**GIVEN INFORMATION**:

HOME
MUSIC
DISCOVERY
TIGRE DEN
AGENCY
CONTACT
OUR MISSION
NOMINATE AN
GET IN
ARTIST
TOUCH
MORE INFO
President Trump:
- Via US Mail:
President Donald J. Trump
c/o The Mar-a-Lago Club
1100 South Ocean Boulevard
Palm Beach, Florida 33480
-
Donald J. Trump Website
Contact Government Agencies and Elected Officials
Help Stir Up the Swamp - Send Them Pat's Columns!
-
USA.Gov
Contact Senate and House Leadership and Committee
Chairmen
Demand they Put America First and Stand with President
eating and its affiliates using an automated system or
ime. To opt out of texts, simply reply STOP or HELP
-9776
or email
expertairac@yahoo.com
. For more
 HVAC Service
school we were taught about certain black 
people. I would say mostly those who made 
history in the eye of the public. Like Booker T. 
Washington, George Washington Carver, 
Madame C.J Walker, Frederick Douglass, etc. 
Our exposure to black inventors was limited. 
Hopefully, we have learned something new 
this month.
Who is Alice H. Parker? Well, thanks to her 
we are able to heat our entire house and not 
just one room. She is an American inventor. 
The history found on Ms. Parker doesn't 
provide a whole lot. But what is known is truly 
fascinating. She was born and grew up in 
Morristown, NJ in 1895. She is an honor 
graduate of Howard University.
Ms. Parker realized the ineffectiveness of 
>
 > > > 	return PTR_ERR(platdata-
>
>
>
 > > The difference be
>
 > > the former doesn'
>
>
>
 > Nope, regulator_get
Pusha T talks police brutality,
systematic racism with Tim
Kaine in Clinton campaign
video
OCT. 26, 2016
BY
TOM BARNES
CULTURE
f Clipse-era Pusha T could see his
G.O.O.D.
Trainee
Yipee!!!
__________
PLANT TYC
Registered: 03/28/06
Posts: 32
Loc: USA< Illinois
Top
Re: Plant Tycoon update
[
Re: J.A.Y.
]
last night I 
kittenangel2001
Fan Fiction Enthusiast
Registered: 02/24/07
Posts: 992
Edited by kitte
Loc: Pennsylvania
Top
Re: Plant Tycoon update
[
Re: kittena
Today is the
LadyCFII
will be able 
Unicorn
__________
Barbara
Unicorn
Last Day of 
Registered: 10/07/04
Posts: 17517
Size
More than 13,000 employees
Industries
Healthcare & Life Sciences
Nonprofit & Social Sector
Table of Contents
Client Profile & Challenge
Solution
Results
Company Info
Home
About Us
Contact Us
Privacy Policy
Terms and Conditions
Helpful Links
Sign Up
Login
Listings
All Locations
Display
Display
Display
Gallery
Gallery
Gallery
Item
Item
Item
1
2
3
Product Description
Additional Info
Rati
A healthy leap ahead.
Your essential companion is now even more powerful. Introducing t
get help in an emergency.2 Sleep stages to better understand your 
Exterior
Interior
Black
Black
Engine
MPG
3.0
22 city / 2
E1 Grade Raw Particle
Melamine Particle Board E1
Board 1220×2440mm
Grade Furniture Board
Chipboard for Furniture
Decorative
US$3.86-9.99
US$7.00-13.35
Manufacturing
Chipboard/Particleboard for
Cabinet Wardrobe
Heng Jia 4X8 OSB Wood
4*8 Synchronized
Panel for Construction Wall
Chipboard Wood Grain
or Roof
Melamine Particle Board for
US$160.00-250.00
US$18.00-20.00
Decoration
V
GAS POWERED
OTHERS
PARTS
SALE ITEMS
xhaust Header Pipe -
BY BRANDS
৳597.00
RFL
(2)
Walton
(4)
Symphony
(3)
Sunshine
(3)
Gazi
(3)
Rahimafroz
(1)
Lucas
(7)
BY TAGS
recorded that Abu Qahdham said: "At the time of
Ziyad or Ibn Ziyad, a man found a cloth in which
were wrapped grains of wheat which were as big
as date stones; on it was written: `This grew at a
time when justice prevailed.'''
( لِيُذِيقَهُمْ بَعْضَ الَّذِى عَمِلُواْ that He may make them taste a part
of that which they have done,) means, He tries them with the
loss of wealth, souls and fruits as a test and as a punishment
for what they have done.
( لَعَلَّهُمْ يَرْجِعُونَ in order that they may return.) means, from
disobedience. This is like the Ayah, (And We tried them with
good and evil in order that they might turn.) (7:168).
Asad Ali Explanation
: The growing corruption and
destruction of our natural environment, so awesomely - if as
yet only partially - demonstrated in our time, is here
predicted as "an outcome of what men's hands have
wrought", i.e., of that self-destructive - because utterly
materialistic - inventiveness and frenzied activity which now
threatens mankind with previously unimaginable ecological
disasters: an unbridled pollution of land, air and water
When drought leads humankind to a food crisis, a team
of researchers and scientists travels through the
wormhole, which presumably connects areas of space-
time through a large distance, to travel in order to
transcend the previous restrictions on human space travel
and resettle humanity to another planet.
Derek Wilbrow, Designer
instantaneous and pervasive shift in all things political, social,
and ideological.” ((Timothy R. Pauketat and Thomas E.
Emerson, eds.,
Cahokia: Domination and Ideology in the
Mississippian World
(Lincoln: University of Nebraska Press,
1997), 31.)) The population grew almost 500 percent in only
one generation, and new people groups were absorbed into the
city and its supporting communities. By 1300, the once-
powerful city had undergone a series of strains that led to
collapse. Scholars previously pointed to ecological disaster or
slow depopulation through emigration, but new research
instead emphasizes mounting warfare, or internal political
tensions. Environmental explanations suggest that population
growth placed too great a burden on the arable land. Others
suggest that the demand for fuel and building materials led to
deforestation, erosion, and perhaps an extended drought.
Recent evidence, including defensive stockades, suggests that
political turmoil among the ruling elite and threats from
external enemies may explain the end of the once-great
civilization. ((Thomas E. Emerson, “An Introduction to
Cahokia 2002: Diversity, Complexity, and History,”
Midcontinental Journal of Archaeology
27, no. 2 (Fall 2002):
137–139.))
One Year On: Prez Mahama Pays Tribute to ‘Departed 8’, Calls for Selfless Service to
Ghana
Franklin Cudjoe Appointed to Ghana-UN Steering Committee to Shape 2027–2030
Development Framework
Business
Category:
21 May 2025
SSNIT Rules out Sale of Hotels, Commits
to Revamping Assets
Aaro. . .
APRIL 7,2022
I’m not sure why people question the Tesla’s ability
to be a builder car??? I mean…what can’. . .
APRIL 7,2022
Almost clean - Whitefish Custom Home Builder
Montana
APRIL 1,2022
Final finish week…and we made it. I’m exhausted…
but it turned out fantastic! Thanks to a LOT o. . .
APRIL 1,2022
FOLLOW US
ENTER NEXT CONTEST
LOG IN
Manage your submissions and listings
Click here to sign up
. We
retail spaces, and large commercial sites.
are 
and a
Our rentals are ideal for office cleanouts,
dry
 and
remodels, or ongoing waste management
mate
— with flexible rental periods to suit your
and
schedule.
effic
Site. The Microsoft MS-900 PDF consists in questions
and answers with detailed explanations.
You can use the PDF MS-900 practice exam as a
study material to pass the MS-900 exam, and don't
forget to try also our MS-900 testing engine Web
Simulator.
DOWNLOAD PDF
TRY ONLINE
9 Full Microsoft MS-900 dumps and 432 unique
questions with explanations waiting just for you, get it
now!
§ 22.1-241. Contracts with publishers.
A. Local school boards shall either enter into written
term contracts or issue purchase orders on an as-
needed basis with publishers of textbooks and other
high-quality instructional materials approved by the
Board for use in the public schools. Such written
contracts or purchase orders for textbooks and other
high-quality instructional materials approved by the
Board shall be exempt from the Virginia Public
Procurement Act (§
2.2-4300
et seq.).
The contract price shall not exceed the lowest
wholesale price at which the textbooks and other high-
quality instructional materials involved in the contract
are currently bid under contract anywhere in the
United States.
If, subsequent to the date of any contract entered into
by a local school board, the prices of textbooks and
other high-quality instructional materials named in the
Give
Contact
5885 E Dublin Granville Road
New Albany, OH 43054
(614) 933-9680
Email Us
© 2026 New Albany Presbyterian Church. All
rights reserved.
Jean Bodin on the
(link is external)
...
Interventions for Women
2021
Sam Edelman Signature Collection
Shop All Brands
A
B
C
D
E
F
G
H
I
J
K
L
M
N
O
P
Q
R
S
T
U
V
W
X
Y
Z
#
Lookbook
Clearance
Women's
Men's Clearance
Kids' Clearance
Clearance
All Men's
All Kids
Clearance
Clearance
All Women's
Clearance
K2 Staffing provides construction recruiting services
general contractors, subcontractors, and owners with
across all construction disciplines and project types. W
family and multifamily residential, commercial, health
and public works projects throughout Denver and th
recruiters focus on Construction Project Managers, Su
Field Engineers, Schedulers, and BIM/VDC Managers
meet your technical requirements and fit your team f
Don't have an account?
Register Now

**WHAT YOU ARE ASKED TO DO**: Arrange the records, from the start through the line containing "just one room. She is an American inventor.", as a Markdown table with the columns "Row" and "Line", numbering each row and leaving out blank lines.

**SOLUTION FOR THIS PROBLEM**:
| Row | Line |
|---|---|
| 1 | HOME |
| 2 | MUSIC |
| 3 | DISCOVERY |
| 4 | TIGRE DEN |
| 5 | AGENCY |
| 6 | CONTACT |
| 7 | OUR MISSION |
| 8 | NOMINATE AN |
| 9 | GET IN |
| 10 | ARTIST |
| 11 | TOUCH |
| 12 | MORE INFO |
| 13 | President Trump: |
| 14 | - Via US Mail: |
| 15 | President Donald J. Trump |
| 16 | c/o The Mar-a-Lago Club |
| 17 | 1100 South Ocean Boulevard |
| 18 | Palm Beach, Florida 33480 |
| 19 | - |
| 20 | Donald J. Trump Website |
| 21 | Contact Government Agencies and Elected Officials |
| 22 | Help Stir Up the Swamp - Send Them Pat's Columns! |
| 23 | - |
| 24 | USA.Gov |
| 25 | Contact Senate and House Leadership and Committee |
| 26 | Chairmen |
| 27 | Demand they Put America First and Stand with President |
| 28 | eating and its affiliates using an automated system or |
| 29 | ime. To opt out of texts, simply reply STOP or HELP |
| 30 | -9776 |
| 31 | or email |
| 32 | expertairac@yahoo.com |
| 33 | . For more |
| 34 |  HVAC Service |
| 35 | school we were taught about certain black  |
| 36 | people. I would say mostly those who made  |
| 37 | history in the eye of the public. Like Booker T.  |
| 38 | Washington, George Washington Carver,  |
| 39 | Madame C.J Walker, Frederick Douglass, etc.  |
| 40 | Our exposure to black inventors was limited.  |
| 41 | Hopefully, we have learned something new  |
| 42 | this month. |
| 43 | Who is Alice H. Parker? Well, thanks to her  |
| 44 | we are able to heat our entire house and not  |
| 45 | just one room. She is an American inventor.  |